--- EXTRACTED RECORDS ---

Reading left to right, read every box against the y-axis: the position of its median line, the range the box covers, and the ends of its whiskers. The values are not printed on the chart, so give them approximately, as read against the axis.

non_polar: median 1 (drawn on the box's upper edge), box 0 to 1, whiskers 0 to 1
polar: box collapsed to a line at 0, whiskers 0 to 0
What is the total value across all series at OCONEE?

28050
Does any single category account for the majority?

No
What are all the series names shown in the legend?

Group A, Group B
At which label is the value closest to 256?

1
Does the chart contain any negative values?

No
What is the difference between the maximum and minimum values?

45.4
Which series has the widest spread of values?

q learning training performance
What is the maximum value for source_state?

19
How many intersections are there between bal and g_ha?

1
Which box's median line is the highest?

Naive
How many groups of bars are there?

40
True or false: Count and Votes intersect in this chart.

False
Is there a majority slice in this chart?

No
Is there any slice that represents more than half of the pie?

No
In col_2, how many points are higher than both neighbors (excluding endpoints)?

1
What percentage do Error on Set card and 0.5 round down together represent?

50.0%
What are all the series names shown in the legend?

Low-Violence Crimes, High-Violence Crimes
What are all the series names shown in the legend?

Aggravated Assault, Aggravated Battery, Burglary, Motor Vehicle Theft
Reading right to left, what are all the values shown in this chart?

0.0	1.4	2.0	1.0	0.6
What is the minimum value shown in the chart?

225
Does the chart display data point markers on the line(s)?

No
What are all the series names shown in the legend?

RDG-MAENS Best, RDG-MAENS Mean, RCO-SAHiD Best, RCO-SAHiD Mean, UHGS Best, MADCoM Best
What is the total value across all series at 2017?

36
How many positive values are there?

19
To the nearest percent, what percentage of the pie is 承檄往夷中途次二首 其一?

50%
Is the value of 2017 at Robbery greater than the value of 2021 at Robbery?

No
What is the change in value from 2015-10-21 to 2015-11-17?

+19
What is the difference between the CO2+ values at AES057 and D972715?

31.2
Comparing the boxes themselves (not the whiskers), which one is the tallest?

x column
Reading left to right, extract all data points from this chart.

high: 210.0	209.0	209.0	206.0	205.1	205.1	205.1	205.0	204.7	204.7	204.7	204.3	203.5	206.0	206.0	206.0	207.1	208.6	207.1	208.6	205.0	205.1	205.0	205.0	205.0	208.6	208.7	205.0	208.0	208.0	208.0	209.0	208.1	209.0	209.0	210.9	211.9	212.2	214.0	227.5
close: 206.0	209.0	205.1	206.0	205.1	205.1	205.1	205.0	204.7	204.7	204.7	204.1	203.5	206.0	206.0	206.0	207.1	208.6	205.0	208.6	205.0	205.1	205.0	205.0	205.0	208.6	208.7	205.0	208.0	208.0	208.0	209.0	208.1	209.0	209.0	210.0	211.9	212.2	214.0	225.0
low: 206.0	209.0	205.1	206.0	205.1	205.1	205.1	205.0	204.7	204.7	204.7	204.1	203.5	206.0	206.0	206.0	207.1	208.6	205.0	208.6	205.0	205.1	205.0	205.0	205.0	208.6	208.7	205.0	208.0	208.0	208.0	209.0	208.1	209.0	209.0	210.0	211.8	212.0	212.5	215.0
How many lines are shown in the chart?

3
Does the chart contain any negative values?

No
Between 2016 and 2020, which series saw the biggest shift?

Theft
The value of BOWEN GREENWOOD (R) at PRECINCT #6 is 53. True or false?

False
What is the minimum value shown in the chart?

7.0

---

→ **WHAT YOU WILL DO**: Rewrite every nonblank line of the rows above as a Markdown table with two columns, Number and Line. Put each line in its own entry with its position in the Number column, and leave out the blank lines.

→ **SOLVED PROBLEM**:
| Number | Line |
|---|---|
| 1 | Reading left to right, read every box against the y-axis: the position of its median line, the range the box covers, and the ends of its whiskers. The values are not printed on the chart, so give them approximately, as read against the axis. |
| 2 | non_polar: median 1 (drawn on the box's upper edge), box 0 to 1, whiskers 0 to 1 |
| 3 | polar: box collapsed to a line at 0, whiskers 0 to 0 |
| 4 | What is the total value across all series at OCONEE? |
| 5 | 28050 |
| 6 | Does any single category account for the majority? |
| 7 | No |
| 8 | What are all the series names shown in the legend? |
| 9 | Group A, Group B |
| 10 | At which label is the value closest to 256? |
| 11 | 1 |
| 12 | Does the chart contain any negative values? |
| 13 | No |
| 14 | What is the difference between the maximum and minimum values? |
| 15 | 45.4 |
| 16 | Which series has the widest spread of values? |
| 17 | q learning training performance |
| 18 | What is the maximum value for source_state? |
| 19 | 19 |
| 20 | How many intersections are there between bal and g_ha? |
| 21 | 1 |
| 22 | Which box's median line is the highest? |
| 23 | Naive |
| 24 | How many groups of bars are there? |
| 25 | 40 |
| 26 | True or false: Count and Votes intersect in this chart. |
| 27 | False |
| 28 | Is there a majority slice in this chart? |
| 29 | No |
| 30 | Is there any slice that represents more than half of the pie? |
| 31 | No |
| 32 | In col_2, how many points are higher than both neighbors (excluding endpoints)? |
| 33 | 1 |
| 34 | What percentage do Error on Set card and 0.5 round down together represent? |
| 35 | 50.0% |
| 36 | What are all the series names shown in the legend? |
| 37 | Low-Violence Crimes, High-Violence Crimes |
| 38 | What are all the series names shown in the legend? |
| 39 | Aggravated Assault, Aggravated Battery, Burglary, Motor Vehicle Theft |
| 40 | Reading right to left, what are all the values shown in this chart? |
| 41 | 0.0	1.4	2.0	1.0	0.6 |
| 42 | What is the minimum value shown in the chart? |
| 43 | 225 |
| 44 | Does the chart display data point markers on the line(s)? |
| 45 | No |
| 46 | What are all the series names shown in the legend? |
| 47 | RDG-MAENS Best, RDG-MAENS Mean, RCO-SAHiD Best, RCO-SAHiD Mean, UHGS Best, MADCoM Best |
| 48 | What is the total value across all series at 2017? |
| 49 | 36 |
| 50 | How many positive values are there? |
| 51 | 19 |
| 52 | To the nearest percent, what percentage of the pie is 承檄往夷中途次二首 其一? |
| 53 | 50% |
| 54 | Is the value of 2017 at Robbery greater than the value of 2021 at Robbery? |
| 55 | No |
| 56 | What is the change in value from 2015-10-21 to 2015-11-17? |
| 57 | +19 |
| 58 | What is the difference between the CO2+ values at AES057 and D972715? |
| 59 | 31.2 |
| 60 | Comparing the boxes themselves (not the whiskers), which one is the tallest? |
| 61 | x column |
| 62 | Reading left to right, extract all data points from this chart. |
| 63 | high: 210.0	209.0	209.0	206.0	205.1	205.1	205.1	205.0	204.7	204.7	204.7	204.3	203.5	206.0	206.0	206.0	207.1	208.6	207.1	208.6	205.0	205.1	205.0	205.0	205.0	208.6	208.7	205.0	208.0	208.0	208.0	209.0	208.1	209.0	209.0	210.9	211.9	212.2	214.0	227.5 |
| 64 | close: 206.0	209.0	205.1	206.0	205.1	205.1	205.1	205.0	204.7	204.7	204.7	204.1	203.5	206.0	206.0	206.0	207.1	208.6	205.0	208.6	205.0	205.1	205.0	205.0	205.0	208.6	208.7	205.0	208.0	208.0	208.0	209.0	208.1	209.0	209.0	210.0	211.9	212.2	214.0	225.0 |
| 65 | low: 206.0	209.0	205.1	206.0	205.1	205.1	205.1	205.0	204.7	204.7	204.7	204.1	203.5	206.0	206.0	206.0	207.1	208.6	205.0	208.6	205.0	205.1	205.0	205.0	205.0	208.6	208.7	205.0	208.0	208.0	208.0	209.0	208.1	209.0	209.0	210.0	211.8	212.0	212.5	215.0 |
| 66 | How many lines are shown in the chart? |
| 67 | 3 |
| 68 | Does the chart contain any negative values? |
| 69 | No |
| 70 | Between 2016 and 2020, which series saw the biggest shift? |
| 71 | Theft |
| 72 | The value of BOWEN GREENWOOD (R) at PRECINCT #6 is 53. True or false? |
| 73 | False |
| 74 | What is the minimum value shown in the chart? |
| 75 | 7.0 |